**Reading text**
——

I was doing some front squats the other week and I was doing them intentionally slow to make the weight feel harder (rarely ever do this) for a training variation and my Russian training partner nearly had a cow. Said to never do it slow. Because of the language issues we could never come to agreement as to why...but your post sure does make a lot of sense.

Most everything that I'm picking up that can imitate the position of a front squat has a max weight of upper 3's...and most of my front squatting days work up to reps with 140 kilos or singles near 170 kilos.
 
I gotcha...

Sergei does a lot of things in his training like static deads and squats.
Take 10 seconds to pull the weight to lockout...then down fast.
Take the squat 1/2 way down to "depth", stop and hold for 5 seconds, all the way down and back up.

He has all kinds of things like that in his training.

Squats, Benches, and Pulls 4-6x a week. Told me that he believed that if you wanted to be strong...you had to be strong in every stance and method. He squats OLY, box, wide, bb'er, paused, etc... Same with the pulls and bench. Partials as well.

——

Page-level text extractions:
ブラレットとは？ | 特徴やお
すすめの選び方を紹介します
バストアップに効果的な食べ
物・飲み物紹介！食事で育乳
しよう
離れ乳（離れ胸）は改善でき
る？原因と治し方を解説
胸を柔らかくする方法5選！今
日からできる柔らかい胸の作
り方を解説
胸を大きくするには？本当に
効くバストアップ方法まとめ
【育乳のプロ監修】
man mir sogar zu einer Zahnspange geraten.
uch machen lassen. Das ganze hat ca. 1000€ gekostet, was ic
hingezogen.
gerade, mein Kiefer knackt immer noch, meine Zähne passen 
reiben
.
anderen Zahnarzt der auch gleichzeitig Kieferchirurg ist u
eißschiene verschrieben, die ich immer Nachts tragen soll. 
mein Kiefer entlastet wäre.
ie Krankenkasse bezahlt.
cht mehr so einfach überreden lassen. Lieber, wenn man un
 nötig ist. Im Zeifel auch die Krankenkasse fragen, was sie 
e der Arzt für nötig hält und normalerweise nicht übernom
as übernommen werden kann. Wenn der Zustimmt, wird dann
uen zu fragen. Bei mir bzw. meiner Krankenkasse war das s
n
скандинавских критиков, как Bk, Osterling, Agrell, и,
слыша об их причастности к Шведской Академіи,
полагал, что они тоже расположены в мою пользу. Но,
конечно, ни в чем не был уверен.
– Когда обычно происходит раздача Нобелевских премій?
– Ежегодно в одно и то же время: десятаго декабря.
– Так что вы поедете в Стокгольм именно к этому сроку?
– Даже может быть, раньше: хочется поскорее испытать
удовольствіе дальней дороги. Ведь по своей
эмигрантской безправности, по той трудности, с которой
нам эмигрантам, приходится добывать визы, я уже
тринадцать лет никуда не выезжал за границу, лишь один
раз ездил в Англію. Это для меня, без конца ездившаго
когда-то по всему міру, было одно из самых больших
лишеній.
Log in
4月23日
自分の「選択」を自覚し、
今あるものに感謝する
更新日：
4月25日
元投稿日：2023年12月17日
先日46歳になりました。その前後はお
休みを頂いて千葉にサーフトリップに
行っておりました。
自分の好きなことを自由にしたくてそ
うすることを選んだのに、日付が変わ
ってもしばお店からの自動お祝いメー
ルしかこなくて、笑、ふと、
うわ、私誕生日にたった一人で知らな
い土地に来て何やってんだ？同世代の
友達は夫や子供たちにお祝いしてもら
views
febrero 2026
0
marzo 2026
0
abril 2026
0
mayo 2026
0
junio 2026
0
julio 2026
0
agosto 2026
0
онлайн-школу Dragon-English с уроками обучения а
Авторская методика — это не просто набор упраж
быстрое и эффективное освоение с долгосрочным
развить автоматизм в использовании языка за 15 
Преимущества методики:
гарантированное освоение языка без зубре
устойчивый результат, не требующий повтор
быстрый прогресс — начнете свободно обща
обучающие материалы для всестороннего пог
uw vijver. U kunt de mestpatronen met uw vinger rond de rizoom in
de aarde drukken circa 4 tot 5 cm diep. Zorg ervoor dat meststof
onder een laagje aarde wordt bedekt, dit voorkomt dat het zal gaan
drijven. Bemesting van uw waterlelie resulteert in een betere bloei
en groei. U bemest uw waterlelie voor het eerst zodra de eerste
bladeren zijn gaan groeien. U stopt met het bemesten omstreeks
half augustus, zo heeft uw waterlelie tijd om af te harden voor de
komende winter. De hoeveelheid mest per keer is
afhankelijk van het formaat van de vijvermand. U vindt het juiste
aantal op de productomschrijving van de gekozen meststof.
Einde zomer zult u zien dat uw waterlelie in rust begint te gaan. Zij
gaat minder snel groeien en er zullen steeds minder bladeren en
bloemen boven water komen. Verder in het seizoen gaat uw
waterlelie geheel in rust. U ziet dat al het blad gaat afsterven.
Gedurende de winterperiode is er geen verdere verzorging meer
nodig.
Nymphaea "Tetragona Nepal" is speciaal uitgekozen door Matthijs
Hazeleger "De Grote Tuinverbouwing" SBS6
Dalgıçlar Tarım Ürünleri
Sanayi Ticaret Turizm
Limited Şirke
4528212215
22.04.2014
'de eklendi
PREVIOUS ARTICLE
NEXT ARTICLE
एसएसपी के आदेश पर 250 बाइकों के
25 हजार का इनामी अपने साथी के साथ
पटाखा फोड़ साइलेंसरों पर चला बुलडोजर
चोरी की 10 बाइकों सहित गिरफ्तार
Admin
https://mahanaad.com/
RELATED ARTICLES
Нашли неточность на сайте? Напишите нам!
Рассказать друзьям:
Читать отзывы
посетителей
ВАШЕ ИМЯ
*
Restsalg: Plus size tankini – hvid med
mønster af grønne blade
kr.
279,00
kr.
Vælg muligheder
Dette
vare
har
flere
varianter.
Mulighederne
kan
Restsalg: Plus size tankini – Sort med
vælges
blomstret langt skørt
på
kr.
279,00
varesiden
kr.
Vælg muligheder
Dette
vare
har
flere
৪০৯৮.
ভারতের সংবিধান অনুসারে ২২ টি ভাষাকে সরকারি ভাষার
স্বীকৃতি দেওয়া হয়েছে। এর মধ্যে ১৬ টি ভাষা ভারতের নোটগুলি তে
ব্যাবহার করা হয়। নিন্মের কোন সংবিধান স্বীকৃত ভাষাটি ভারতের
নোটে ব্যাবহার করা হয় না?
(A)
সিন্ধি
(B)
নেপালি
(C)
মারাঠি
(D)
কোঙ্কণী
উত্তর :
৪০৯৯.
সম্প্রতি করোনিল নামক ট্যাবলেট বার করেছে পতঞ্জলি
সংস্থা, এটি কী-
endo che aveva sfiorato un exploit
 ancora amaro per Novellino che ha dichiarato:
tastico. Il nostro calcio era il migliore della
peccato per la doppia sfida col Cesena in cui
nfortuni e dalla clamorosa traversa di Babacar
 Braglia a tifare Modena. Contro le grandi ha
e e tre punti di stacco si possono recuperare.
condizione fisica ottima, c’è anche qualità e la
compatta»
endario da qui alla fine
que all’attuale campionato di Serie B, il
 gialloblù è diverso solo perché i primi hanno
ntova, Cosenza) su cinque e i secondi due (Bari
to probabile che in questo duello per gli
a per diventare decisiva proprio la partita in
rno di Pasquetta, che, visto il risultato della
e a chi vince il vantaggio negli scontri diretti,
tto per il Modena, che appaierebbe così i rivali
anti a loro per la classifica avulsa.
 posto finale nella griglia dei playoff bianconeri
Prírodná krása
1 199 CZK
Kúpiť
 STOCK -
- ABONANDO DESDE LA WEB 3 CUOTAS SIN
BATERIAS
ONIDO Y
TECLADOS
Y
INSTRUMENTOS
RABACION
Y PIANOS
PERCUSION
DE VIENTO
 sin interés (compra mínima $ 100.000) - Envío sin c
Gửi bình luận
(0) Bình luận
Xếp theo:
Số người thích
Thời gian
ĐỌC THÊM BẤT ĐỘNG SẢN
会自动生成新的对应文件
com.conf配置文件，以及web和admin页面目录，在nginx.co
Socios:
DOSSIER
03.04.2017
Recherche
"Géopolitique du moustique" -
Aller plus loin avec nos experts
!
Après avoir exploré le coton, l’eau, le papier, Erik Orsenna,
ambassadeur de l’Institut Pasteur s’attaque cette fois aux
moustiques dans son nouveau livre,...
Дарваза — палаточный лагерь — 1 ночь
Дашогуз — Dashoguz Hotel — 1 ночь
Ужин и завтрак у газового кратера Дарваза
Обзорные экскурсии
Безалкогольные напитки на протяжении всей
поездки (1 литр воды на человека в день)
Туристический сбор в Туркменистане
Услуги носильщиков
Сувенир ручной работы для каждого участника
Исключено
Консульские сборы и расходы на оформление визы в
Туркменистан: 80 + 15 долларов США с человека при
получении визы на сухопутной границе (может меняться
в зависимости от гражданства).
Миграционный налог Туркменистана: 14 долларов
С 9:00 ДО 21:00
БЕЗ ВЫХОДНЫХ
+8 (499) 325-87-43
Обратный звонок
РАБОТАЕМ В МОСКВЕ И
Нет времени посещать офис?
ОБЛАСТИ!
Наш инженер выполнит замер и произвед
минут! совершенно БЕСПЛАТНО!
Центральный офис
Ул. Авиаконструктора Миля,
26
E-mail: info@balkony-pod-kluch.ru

——

**Questions**
1. Edit the post about squat training from "I was doing some" to "deads and squats.", replacing "kilos" with "kg".
2. In the post about squat training, how long does Sergei take to pull the weight to lockout?
3. Carry the post about squat training forward from its last sentence.

**Task-by-task answers**
1.
I was doing some front squats the other week and I was doing them intentionally slow to make the weight feel harder (rarely ever do this) for a training variation and my Russian training partner nearly had a cow. Said to never do it slow. Because of the language issues we could never come to agreement as to why...but your post sure does make a lot of sense.

Most everything that I'm picking up that can imitate the position of a front squat has a max weight of upper 3's...and most of my front squatting days work up to reps with 140 kg or singles near 170 kg.
 
I gotcha...

Sergei does a lot of things in his training like static deads and squats.

2. 10 seconds.

3.
Glenn P said:
ive seen a lot of people who had all sorts of muscles, who i think could have moved more weight than me in many "slow" upper body exercises, all the way from bench press to tricep extensions... yet they cant do something with just a little speed/explosive component like the push press for shit. i push pressed 440lbs, a lot more than some guys who i know damn well had more muscle and "slow strength" than me, but when they got that bar moving with the legs, they just couldnt coordinate and push, just couldnt apply any force to the bar with the arms in time to keep it moving.

That's instructive, and timely for me. I'm new to any type of 'explosive' movement and am working w/ the push press this cycle. It's a whole diff't animal trying to coordinate the muscle and explode the bar upwards than it is to get set and apply long, slow pressure. Good stuff.